Pierre Cardin, der Herrscher über Lacoste, WDR5, Neugier genügt

La Coste ist eines der schönsten Bergdörfer der Provence mit einem ganz besonderen Schmankerl: Oben auf der Dorfspitze liegt das ehemalige Schloss des Marquis de Sade. Lange lange Jahre war dieses Schloss eine einzige Ruine. Ein Realschullehrer aus dem benachbarten Apt hatte diesen Trümmerhaufen für einen Appel und ein Ei gekauft und im wahrsten Sinne mit seiner Hände Arbeit versucht wieder auf zu bauen. Ist ihm natürlich nicht gelungen. Seine Schüler, denen er Englisch unterrichtete, kannten allerdings sämtliche englischen Begriffe für Mörtel, Hammer und was es sonst noch für Bauutensilien gab. Dieser gute Mann verstarb vor einigen Jahren. Kurz darauf habe ich ein Gespräch mit seiner Witwe geführt, einer exzentrischen Exilrussin, die gerade dabei war, Pierre Cardin und Jeanne Moreau (die damals noch mit dem Modeschöpfer zusammen lebte) das Schloß  zu verkaufen. Inzwischen hat Pierre Cardin nicht nur das Schloß erworben sondern kauft so nach und nach ein Haus nach dem anderen in diesem schönen Ort. Über 30 Häuser gehören ihm schon. Nun formiert sich Widerstand.

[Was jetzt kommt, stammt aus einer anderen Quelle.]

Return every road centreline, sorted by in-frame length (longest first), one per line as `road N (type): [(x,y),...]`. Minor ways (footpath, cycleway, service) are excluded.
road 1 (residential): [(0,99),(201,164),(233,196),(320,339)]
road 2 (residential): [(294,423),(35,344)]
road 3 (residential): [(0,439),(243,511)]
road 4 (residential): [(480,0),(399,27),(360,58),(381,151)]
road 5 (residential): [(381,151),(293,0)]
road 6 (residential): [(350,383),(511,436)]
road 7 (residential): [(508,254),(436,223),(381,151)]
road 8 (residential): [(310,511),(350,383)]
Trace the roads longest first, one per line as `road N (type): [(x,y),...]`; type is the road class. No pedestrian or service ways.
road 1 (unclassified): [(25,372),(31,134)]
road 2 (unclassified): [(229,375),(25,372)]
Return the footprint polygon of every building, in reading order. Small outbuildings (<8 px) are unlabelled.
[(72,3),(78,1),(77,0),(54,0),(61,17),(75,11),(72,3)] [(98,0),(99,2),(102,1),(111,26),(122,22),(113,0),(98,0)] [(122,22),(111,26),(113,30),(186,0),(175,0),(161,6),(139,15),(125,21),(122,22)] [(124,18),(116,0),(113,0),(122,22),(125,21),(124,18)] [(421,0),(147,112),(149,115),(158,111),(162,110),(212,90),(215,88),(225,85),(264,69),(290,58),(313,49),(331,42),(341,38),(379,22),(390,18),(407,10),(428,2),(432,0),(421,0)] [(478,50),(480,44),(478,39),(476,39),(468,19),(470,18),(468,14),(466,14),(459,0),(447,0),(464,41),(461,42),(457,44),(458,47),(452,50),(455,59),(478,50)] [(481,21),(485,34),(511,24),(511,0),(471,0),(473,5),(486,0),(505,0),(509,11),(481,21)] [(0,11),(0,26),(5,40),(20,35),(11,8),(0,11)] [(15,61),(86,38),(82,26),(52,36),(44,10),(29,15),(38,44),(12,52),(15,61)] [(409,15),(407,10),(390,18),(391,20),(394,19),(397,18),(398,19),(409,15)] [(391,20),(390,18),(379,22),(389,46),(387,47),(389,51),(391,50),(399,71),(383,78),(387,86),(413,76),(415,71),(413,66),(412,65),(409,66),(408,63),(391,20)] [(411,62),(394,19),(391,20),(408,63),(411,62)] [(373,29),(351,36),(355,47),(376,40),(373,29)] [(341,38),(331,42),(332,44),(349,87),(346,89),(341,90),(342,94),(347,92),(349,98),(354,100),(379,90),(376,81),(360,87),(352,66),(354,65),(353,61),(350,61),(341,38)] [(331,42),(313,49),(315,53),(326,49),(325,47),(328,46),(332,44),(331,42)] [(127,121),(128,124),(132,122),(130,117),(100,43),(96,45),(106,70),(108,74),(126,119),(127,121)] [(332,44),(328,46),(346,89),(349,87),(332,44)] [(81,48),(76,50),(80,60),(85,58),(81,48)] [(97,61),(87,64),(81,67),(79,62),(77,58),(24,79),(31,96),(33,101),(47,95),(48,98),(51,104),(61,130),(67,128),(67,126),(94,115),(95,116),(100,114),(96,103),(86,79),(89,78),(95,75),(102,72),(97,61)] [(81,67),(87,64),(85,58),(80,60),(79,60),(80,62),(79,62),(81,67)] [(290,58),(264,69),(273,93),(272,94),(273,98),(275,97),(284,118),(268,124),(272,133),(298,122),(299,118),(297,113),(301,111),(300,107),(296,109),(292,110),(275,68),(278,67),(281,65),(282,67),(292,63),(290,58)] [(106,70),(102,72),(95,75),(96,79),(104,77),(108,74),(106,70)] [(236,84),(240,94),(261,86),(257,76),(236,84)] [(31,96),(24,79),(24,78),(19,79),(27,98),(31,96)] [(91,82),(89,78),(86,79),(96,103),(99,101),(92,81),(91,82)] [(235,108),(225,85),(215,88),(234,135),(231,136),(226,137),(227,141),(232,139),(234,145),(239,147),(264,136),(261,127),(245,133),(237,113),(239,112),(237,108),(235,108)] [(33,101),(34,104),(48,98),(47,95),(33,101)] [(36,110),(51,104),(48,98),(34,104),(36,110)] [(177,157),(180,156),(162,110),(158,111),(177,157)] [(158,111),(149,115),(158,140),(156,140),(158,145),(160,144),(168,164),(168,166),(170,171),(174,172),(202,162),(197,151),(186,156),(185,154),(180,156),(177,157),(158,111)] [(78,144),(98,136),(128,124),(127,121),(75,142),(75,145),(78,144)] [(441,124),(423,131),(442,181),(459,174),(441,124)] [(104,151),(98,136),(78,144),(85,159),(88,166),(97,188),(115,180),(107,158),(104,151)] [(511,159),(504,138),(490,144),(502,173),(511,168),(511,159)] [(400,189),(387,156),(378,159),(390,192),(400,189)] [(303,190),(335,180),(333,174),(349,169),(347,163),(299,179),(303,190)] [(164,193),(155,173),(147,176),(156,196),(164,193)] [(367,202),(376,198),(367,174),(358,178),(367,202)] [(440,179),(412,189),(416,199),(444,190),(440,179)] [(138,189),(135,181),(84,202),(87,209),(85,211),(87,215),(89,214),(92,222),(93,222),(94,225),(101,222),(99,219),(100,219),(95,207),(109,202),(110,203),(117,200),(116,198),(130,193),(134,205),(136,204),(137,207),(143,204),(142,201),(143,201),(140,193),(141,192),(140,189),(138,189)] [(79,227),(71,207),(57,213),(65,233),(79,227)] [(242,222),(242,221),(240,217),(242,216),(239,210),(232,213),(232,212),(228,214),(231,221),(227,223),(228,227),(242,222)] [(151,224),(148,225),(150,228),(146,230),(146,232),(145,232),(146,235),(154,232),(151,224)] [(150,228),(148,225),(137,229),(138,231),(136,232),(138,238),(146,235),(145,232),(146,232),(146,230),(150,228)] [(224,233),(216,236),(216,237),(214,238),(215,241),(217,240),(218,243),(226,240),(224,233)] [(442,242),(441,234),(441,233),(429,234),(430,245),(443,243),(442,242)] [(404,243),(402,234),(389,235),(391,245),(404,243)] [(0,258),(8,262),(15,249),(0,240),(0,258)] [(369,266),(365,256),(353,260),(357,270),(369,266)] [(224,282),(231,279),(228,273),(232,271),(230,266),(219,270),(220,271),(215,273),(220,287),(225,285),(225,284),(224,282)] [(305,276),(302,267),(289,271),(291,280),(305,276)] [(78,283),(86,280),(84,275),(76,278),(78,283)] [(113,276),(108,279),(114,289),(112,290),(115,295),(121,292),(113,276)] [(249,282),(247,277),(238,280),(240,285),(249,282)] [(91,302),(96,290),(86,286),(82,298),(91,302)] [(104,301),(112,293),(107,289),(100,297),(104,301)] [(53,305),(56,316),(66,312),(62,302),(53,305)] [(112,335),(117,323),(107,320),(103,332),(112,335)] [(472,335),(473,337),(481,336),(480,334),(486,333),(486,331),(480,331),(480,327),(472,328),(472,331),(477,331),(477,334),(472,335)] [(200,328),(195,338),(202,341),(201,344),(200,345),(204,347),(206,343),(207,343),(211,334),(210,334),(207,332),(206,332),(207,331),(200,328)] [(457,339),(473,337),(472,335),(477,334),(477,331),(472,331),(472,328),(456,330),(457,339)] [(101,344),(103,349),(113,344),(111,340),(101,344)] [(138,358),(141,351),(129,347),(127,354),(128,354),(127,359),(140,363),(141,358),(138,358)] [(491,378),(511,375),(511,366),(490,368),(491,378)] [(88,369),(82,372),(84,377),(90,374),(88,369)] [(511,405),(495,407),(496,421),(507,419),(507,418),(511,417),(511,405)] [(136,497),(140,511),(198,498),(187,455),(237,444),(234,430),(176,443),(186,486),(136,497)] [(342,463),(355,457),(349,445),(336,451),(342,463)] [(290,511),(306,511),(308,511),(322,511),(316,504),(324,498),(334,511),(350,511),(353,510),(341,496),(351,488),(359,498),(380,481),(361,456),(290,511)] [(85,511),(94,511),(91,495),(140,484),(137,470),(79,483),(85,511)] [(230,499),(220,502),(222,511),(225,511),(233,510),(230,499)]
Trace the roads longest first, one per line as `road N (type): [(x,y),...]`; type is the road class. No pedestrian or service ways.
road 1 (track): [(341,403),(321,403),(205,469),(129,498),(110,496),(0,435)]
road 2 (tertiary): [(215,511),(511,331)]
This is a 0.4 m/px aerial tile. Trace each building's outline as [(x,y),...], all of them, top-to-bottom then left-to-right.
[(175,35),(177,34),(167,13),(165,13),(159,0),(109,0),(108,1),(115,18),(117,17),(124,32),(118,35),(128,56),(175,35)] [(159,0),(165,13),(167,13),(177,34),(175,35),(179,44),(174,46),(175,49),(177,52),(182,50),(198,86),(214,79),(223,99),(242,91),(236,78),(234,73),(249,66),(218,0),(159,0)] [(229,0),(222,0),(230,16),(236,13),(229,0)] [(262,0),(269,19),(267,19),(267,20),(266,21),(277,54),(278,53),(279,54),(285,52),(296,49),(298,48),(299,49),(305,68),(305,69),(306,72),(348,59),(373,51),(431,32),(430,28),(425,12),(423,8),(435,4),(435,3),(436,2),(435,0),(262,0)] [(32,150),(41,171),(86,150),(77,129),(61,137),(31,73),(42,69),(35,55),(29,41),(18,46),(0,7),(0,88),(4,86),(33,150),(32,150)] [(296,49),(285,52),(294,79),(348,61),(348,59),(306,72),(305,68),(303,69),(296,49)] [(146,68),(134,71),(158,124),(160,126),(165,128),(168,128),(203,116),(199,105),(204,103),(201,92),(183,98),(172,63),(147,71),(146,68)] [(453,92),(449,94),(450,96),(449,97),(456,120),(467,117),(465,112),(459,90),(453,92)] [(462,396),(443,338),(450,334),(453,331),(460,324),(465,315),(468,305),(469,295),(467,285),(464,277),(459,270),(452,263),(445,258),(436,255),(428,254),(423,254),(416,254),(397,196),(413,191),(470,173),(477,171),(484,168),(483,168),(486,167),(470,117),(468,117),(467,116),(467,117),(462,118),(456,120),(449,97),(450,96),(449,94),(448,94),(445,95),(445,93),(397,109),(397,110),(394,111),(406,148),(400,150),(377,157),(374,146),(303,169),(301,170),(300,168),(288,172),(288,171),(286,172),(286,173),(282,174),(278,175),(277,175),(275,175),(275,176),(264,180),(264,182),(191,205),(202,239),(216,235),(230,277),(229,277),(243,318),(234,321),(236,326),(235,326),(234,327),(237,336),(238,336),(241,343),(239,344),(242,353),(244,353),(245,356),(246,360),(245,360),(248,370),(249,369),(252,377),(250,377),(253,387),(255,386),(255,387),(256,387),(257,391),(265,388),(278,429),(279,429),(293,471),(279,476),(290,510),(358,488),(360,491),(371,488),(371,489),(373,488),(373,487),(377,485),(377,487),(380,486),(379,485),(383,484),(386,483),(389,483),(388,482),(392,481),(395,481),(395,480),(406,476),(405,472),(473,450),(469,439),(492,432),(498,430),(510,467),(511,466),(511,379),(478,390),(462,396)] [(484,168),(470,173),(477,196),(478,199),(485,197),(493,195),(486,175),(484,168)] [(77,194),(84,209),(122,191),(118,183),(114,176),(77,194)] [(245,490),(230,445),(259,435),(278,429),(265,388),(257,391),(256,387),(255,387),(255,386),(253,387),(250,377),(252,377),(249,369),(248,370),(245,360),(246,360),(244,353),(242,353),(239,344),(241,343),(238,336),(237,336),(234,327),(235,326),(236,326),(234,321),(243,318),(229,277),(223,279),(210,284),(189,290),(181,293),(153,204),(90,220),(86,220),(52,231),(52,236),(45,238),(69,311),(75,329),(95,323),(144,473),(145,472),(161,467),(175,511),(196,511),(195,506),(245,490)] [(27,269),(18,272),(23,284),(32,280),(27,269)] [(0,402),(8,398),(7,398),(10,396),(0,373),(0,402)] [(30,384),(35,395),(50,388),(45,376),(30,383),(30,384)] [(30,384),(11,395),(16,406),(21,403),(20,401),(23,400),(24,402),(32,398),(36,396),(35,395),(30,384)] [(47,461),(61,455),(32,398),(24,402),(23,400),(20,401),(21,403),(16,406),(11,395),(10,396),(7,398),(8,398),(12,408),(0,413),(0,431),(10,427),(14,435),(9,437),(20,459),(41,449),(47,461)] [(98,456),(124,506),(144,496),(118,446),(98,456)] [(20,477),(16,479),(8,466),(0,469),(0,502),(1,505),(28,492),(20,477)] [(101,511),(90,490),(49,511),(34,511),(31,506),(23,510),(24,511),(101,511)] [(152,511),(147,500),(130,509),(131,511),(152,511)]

O-Ton Atmo Zikaden übergehend langsam in Baulärm

 Autorin: Im Haus von Genevieve Recubert kracht es im Gebälk. Und das nicht zu knapp. Seit Jahren werden in ihrer unmittelbaren Nachbarschaft –  fast die gesamte Hauptstrassse von Lacoste entlang – Hausfassaden neu verputzt, Wände rausgerissen, Dächer abgedeckt und Anwohner genervt. Die sich verwinkelt durch den Ort schlängelnde Rue Basse mit ihrem grob-mittelalterlichen Straßenpflaster, mit blühendem Oleander vor schamhaft in putzige Ecken geschmiegte Haustüren ist längst nicht mehr die Idylle, deretwegen sich die Lehrerin vor 40 Jahren in dieses  Dorf verliebte. Statt des mittäglichen Balzgesangs der Zikaden begleitet Baulärm die herumschlendernden Touristen:

O-Ton Atmo Baulärm

 O-Ton Recubert 27:20

Sprecherin: Ich fühle mich in Lacoste nicht mehr wohl.  In den vergangenen zwei Sommern konnte ich nachmittags keine Siesta mehr halten. Und eines Tages waren die vier Etagen meines Hauses vier Zentimeter dick mit weißem Staub bedeckt. Ich musste einige Tage in ein Hotel flüchten! Das muss man sich mal vorstellen: Ich übernachtete an meinem eigenen Wohnort in einem Hotel.

 Autorin: Vor acht Jahren erkor der französische Modeschöpfer Pierre Cardin Lacoste zum Alterssitz für sich und seine ehrgeizigen Pläne, erwarb  das oberhalb des Ortes liegende ehemalige Schloss des Marquis de Sade und dann immer mehr Häuser. Seitdem  ist es in dem provenzalischen Dorf   vorbei mit Ruhe und Harmonie. Cardin habe – so erzählen es Lacoster – nur so mit den Geldscheinen gewedelt. Da konnte kaum ein Hausbesitzer einem Kaufangebot widerstehen. Die Eigentümerinnen  des Café de France allerdings haben sich strikt geweigert, ihr gutgehendes Restaurant mit Terrasse und Bar an Cardin zu verkaufen.  Hier sitzt Bruno Pierret bei einem café noir. Er ist Rentner, war einst Jurist bei der Banque de France, ein Mann, der sich zu wehren weiß. Und: ein entschiedener Gegner von Pierre Cardin.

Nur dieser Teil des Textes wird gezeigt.